▶ _PAGE TEXT_:
Content starts

I wish my merit badge requirement books had read like Ted Alvarez’s The Survival Hacker’s Handbook. Written with humor and sprinkled with some fun unconventional fixes, this book is a how-to guide (based on the author’s research and experimentation) for the weekend warrior who may fall into a sticky situation. Alvarez includes his own anecdotes from the wilderness, as well as several stories from adventurers who have been “Mauled by a Grizzly” or “Lost in an Alaskan Blizzard.”
Alvarez begins the book by mapping out the basic premise that all the information in the book is based upon, the “Rule of 15.” He says that people in dire situations can survive: 15 minutes without shelter. 15 hours without water. 15 days without food. 15 months without being found. (Mental deterioration may occur after that.) From these assertions come the knowledge of How to… Build snow shelters. Start a fire with hand sanitizer or a cashew. Self-diagnose hyperthermia. Cook a grasshopper first to stave off its tapeworms… This is only a short list of the plethora of great knowledge passed on. Alvarez also includes many instructive diagrams which take you step by step through many of the skills; I especially like the “locations on the body where animal attacks occur” diagram.
I thoroughly enjoyed The Survival Hacker’s Handbook and while I haven’t been backpacking in a while, reading it perversely encourages me to get back out on the trail. Alvarez constantly advises the reader to practice the survival skills. And why not build a shelter in your backyard or the next time you go car camping? I’m sure it would be lots of fun!
4 out of 5 stars
Thank you to NetGalley, Backpacker Magazine, Falcon Guides, and Mr. Alvarez for the advanced copy for review.

Content ends

▶ _DATASET ENTRIES_:
Content starts

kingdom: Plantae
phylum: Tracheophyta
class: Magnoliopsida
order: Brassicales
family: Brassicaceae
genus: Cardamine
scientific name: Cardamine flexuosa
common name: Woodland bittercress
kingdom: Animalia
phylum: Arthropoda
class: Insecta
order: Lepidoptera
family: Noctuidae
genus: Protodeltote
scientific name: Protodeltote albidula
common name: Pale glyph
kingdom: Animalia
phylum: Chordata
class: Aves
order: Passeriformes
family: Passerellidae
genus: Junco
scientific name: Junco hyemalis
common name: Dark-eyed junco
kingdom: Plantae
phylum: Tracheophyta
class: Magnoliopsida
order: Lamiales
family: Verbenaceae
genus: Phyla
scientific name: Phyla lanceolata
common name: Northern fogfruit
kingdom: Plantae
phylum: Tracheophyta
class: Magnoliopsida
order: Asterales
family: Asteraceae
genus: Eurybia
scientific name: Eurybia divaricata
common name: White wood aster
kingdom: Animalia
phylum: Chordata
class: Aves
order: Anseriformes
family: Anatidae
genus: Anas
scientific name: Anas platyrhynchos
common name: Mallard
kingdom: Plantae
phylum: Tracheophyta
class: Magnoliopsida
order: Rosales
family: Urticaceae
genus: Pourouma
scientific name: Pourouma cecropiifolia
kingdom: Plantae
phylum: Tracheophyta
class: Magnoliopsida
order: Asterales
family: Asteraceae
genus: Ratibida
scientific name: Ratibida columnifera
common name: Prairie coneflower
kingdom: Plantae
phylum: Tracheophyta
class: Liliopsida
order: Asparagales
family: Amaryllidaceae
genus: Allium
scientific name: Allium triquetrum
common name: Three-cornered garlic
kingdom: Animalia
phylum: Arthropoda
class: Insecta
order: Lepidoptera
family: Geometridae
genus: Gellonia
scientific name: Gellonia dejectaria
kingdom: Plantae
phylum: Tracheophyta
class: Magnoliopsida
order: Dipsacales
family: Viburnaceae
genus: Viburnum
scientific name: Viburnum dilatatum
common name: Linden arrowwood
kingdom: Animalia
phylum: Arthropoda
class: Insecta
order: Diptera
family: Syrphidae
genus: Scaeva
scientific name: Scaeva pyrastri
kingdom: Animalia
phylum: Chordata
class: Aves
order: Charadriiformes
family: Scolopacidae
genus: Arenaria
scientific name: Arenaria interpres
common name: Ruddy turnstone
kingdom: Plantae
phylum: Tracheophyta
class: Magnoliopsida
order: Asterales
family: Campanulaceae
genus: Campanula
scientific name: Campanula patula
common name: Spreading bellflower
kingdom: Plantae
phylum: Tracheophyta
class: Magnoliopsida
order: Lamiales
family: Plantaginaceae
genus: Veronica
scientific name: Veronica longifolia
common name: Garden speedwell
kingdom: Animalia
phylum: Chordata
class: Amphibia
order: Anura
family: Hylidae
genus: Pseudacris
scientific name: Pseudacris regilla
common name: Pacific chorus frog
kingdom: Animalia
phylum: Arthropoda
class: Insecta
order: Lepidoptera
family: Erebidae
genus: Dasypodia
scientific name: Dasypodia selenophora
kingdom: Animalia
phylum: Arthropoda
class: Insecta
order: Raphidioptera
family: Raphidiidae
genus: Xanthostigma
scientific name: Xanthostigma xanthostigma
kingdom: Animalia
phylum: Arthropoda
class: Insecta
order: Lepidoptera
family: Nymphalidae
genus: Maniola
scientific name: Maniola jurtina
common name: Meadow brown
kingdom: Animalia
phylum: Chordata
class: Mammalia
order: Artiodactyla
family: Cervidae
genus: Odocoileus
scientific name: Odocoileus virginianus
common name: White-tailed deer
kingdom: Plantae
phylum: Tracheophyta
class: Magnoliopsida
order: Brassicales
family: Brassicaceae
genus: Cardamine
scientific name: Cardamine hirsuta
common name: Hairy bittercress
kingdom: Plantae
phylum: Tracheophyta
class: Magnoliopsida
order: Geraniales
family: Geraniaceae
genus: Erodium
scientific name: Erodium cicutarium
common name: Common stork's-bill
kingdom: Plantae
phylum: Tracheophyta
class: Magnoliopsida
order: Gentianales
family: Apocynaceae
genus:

Content ends

▶ _QUESTIONS TO ANSWER_:
(a) Summarize the book review in two sentences.
(b) Please repeat everything in the book review from "I thoroughly enjoyed" down to "copy for review.".
The material has no connection to the book review.

▶ _SOLUTIONS BY TASK_:
(a) The review describes Ted Alvarez's The Survival Hacker's Handbook as a humorous how-to guide for weekend adventurers, built on a "Rule of 15" and covering skills such as building snow shelters and starting a fire with hand sanitizer or a cashew. The reviewer enjoyed the book, praised its step-by-step diagrams, and gave it 4 out of 5 stars.

(b)
I thoroughly enjoyed The Survival Hacker’s Handbook and while I haven’t been backpacking in a while, reading it perversely encourages me to get back out on the trail. Alvarez constantly advises the reader to practice the survival skills. And why not build a shelter in your backyard or the next time you go car camping? I’m sure it would be lots of fun!
4 out of 5 stars
Thank you to NetGalley, Backpacker Magazine, Falcon Guides, and Mr. Alvarez for the advanced copy for review.